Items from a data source
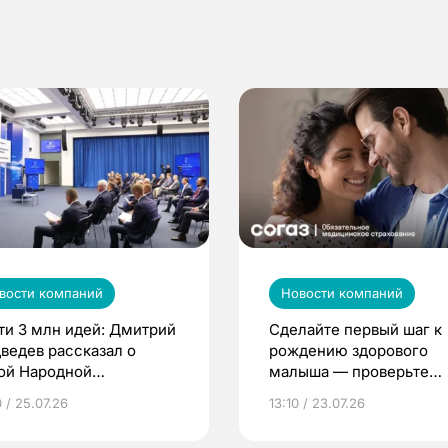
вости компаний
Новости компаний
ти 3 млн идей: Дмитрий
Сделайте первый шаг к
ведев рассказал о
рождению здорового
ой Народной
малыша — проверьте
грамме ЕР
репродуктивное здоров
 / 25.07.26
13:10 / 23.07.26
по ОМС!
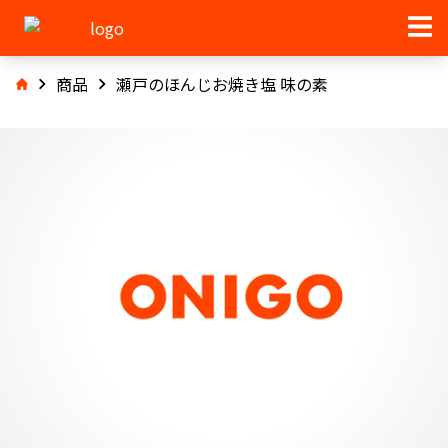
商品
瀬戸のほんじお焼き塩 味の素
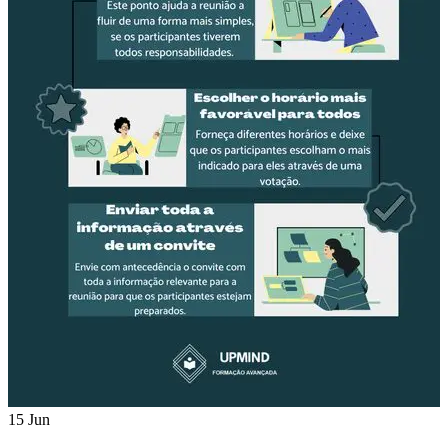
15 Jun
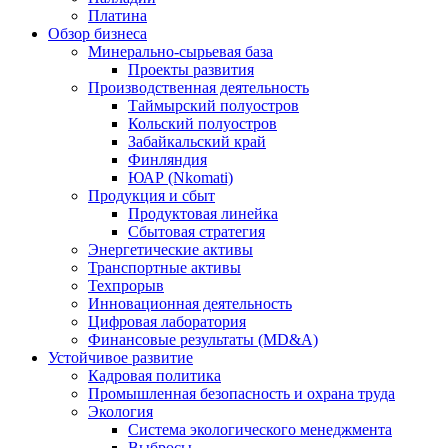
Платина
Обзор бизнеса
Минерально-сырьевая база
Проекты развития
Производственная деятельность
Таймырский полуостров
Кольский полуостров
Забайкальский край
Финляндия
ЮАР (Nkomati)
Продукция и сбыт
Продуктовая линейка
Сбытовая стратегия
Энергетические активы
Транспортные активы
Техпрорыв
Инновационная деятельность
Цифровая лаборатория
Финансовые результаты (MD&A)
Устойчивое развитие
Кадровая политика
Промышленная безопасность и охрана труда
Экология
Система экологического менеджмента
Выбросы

==

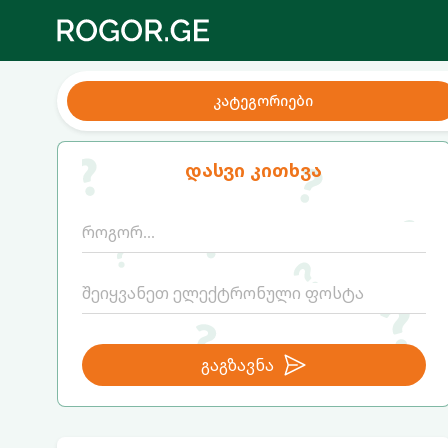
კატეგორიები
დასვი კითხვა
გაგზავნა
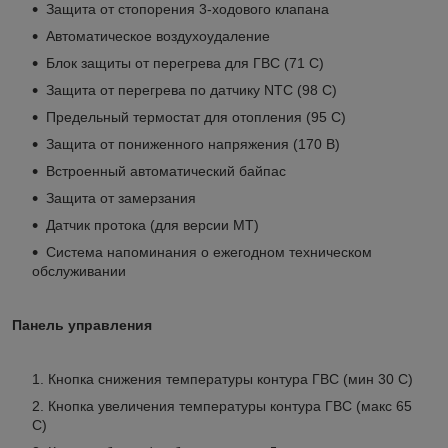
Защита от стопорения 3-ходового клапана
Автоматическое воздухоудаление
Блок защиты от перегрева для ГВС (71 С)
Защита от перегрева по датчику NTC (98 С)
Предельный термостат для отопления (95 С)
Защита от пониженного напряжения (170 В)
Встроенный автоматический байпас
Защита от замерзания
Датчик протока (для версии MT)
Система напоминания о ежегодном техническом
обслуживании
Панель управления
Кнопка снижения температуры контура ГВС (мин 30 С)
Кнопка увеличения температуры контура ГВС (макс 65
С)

...

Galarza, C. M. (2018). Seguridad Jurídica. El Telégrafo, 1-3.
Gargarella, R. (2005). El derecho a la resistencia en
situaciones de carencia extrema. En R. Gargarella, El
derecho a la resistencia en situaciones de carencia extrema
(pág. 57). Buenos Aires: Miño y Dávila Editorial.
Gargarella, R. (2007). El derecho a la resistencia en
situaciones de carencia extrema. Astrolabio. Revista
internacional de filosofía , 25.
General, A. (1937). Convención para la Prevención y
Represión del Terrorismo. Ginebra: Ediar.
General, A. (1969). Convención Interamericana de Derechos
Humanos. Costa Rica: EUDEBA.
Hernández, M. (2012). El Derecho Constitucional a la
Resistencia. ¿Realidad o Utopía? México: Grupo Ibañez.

● **WHAT IS NEEDED**
Copy out the lines from the line with "Защита от стопорения 3-ходового клапана" to the line with "Датчик протока (для версии MT)", including both of those lines.

● **YOUR RESPONSE**
Защита от стопорения 3-ходового клапана
Автоматическое воздухоудаление
Блок защиты от перегрева для ГВС (71 С)
Защита от перегрева по датчику NTC (98 С)
Предельный термостат для отопления (95 С)
Защита от пониженного напряжения (170 В)
Встроенный автоматический байпас
Защита от замерзания
Датчик протока (для версии MT)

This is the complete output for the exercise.